In Kashi, dead wait turn for last rites
VARANASI: A raging Ganga has hit those living in the city but now it has started affecting the dead.
Not only the Manikarnika Ghat, the cremation ground where pyres never cease to burn, but also the lanes leading up to the ghat are submerged, forcing funeral processions to hire boats to reach the only available elevated platform for last rites. That is also happening in shifts.Performing the last rites has become difficult and all the people who are part of it; be it the wood sellers or the dom (who provides fire to burn pyres), have been having a tough time.
“Around 75-100 bodies arrive here on a daily basis but the elevated platform can accommodate only six pyres at a time. We have no other option but to burn the pyres in shifts. Except this elevated platform, everything else is submerged,” said a member of dom community, Guru Prasad Chowdhary.
As a pyre takes about 2-1/2 hrs to burn completely, there’s a queue of bodies waiting for their turn.
“For over an hour, we have been waiting to move to the platform but we don’t know when our turn will come,” said Premchand Srivastava who had come with a funeral procession. “We have nowhere to even sit because of the flooded river,” said Om Prakash. He added that prices of wood and other articles needed for the rituals have also shot up.
Once the platform has space for a body, it is ferried there with four-five people accompanying it. About five boats are there to ferry bodies as well as wood to the cremation place.
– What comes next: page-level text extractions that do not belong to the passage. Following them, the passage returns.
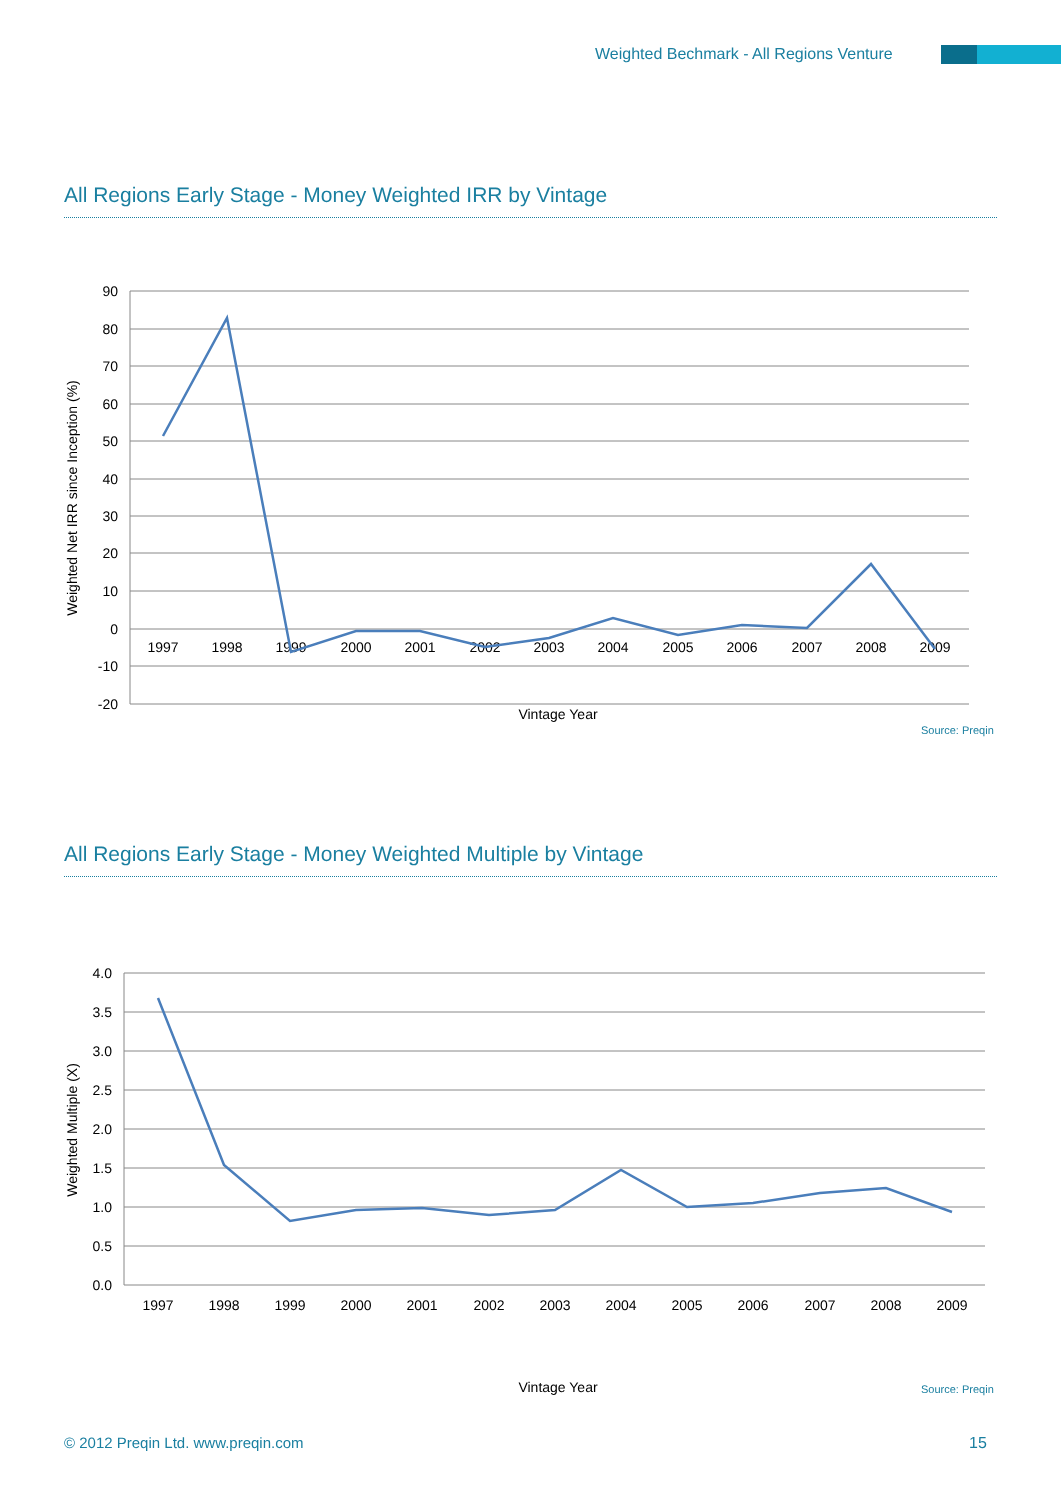Weighted Bechmark - All Regions Venture
All Regions Early Stage - Money Weighted IRR by Vintage
90
80
70
60
50
40
30
20
10
0
-10
-20
1997
1998
1999
2000
2001
2002
2003
2004
2005
2006
2007
2008
2009
Vintage Year
Weighted Net IRR since Inception (%)
Source: Preqin
All Regions Early Stage - Money Weighted Multiple by Vintage
4.0
3.5
3.0
2.5
2.0
1.5
1.0
0.5
0.0
1997
1998
1999
2000
2001
2002
2003
2004
2005
2006
2007
2008
2009
Vintage Year
Weighted Multiple (X)
Source: Preqin
© 2012 Preqin Ltd. www.preqin.com
15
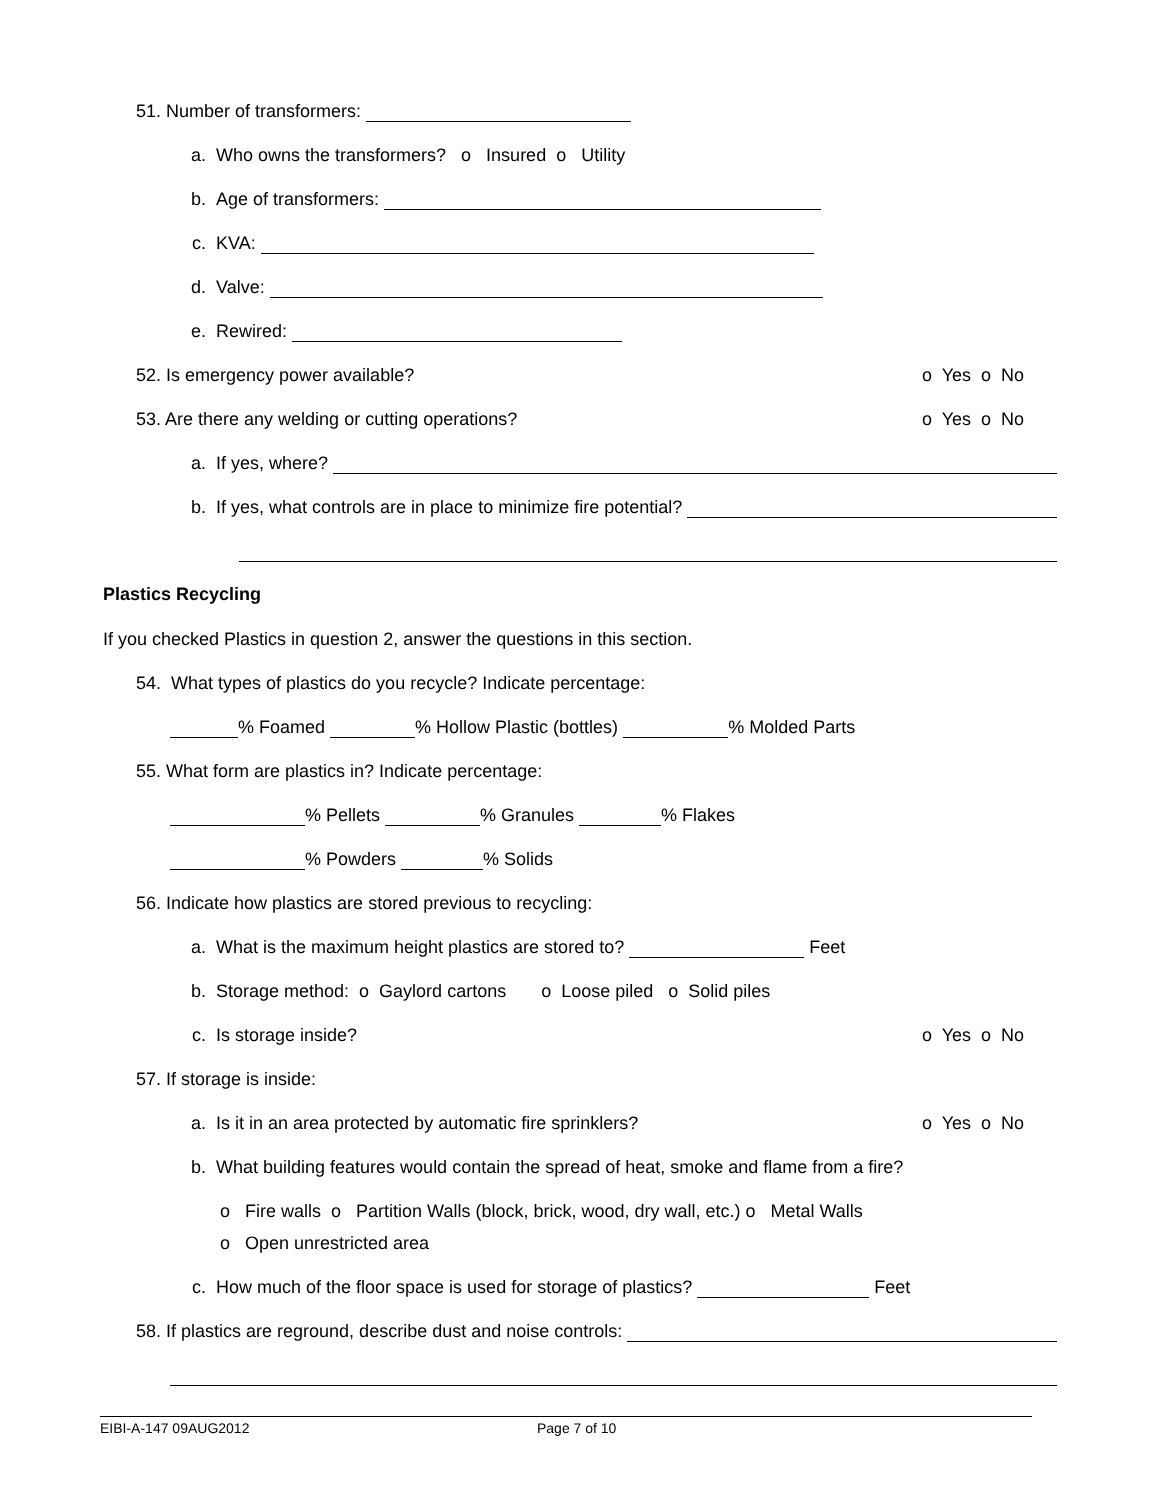51. Number of transformers:
a. Who owns the transformers? o Insured o Utility
b. Age of transformers:
c. KVA:
d. Valve:
e. Rewired:
52. Is emergency power available? o Yes o No
53. Are there any welding or cutting operations? o Yes o No
a. If yes, where?
b. If yes, what controls are in place to minimize fire potential?
Plastics Recycling
If you checked Plastics in question 2, answer the questions in this section.
54. What types of plastics do you recycle? Indicate percentage:
% Foamed % Hollow Plastic (bottles) % Molded Parts
55. What form are plastics in? Indicate percentage:
% Pellets % Granules % Flakes
% Powders % Solids
56. Indicate how plastics are stored previous to recycling:
a. What is the maximum height plastics are stored to? Feet
b. Storage method: o Gaylord cartons o Loose piled o Solid piles
c. Is storage inside? o Yes o No
57. If storage is inside:
a. Is it in an area protected by automatic fire sprinklers? o Yes o No
b. What building features would contain the spread of heat, smoke and flame from a fire?
o Fire walls o Partition Walls (block, brick, wood, dry wall, etc.) o Metal Walls
o Open unrestricted area
c. How much of the floor space is used for storage of plastics? Feet
58. If plastics are reground, describe dust and noise controls:
EIBI-A-147 09AUG2012 Page 7 of 10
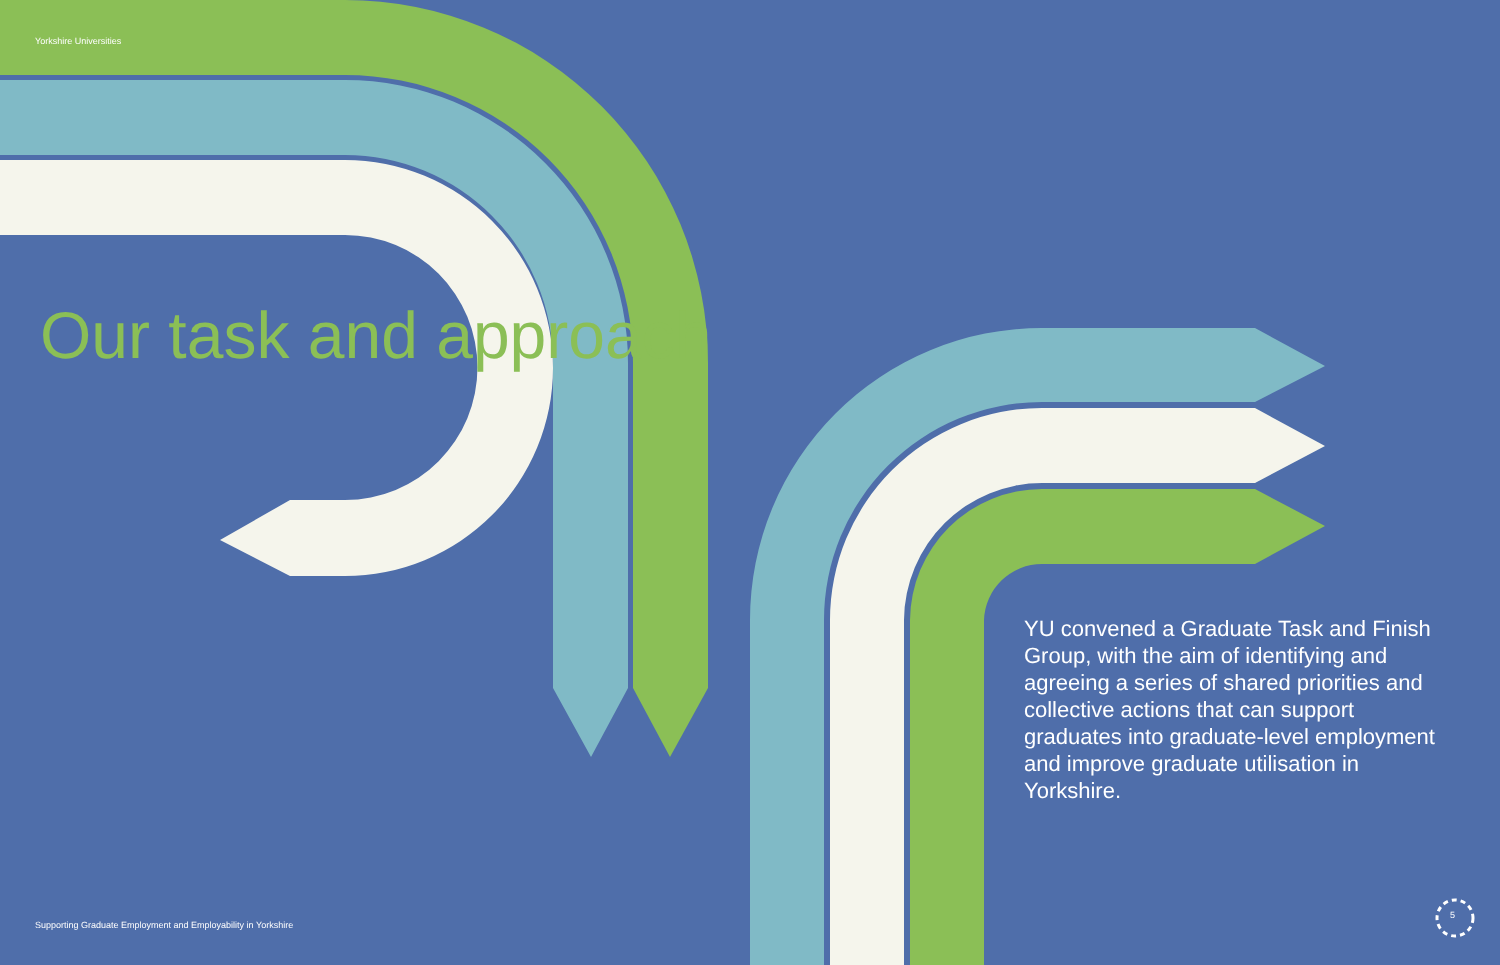Yorkshire Universities
Our task and approach
YU convened a Graduate Task and Finish Group, with the aim of identifying and agreeing a series of shared priorities and collective actions that can support graduates into graduate-level employment and improve graduate utilisation in Yorkshire.
Supporting Graduate Employment and Employability in Yorkshire
5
The boatman charges Rs 100 or more for the trip. “As the lane is submerged, a boat is the only option to carry bodies to the cremation platform,” said boatman Rambabu Manjhi, adding that they had experienced a similar situation in 2013 as well when the lane was flooded by Ganga.
Meanwhile, wood sellers, whose stocks aren’t accessible even by boats, have been sitting idle. “For a week now, our sale is almost nil as there is no way to transport wood to the cremation place,” said wood sellers Guddu Singh and Santosh Ram. “We have nothing to do till the flood water recedes,” they said.